> **INPUT**

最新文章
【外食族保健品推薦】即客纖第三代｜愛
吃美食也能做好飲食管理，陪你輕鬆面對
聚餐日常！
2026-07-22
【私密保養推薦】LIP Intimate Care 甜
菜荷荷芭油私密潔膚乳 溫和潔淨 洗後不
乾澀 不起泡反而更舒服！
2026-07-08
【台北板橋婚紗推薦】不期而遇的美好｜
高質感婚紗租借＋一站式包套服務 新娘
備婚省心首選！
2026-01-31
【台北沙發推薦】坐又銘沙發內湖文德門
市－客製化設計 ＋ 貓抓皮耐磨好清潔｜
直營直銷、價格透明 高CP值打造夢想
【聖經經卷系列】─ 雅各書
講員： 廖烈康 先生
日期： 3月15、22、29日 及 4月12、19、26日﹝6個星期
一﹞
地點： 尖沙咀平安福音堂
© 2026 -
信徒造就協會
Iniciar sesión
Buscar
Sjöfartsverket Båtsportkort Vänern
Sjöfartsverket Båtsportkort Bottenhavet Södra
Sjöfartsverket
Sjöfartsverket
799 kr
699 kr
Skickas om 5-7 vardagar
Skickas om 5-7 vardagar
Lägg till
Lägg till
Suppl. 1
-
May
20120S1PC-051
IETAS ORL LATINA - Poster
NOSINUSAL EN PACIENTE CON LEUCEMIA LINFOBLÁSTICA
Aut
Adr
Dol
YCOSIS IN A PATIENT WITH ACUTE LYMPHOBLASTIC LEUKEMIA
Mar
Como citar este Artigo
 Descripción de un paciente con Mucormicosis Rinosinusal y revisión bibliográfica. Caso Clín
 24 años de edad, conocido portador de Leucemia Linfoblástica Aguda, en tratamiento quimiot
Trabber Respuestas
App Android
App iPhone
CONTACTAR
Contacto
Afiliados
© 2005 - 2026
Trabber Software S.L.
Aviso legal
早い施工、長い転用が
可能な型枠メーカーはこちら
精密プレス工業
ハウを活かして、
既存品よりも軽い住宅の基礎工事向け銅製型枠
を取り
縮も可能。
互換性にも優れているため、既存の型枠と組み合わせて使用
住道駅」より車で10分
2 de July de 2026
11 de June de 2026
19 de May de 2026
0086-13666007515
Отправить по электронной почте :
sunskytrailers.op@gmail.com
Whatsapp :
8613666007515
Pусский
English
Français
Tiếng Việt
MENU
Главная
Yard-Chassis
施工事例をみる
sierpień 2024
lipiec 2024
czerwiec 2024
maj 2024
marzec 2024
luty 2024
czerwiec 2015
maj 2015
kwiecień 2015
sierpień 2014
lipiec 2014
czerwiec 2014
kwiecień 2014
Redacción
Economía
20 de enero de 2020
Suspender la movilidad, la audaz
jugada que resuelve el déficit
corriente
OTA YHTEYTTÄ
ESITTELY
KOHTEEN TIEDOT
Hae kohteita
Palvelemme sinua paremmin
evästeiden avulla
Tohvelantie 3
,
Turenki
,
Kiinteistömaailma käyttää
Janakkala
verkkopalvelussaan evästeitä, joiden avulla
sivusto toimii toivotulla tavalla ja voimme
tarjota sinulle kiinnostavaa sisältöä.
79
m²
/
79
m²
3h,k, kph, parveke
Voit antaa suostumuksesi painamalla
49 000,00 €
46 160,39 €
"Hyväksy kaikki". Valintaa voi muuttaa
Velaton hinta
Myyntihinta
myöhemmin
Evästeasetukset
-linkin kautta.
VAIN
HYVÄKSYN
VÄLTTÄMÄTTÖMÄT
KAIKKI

> **THE PROBLEM**
Check each line of the entries for the string "Båtsportkort". Copy the lines that have it.

> **ANSWER TO THE EXERCISE**
Sjöfartsverket Båtsportkort Vänern
Sjöfartsverket Båtsportkort Bottenhavet Södra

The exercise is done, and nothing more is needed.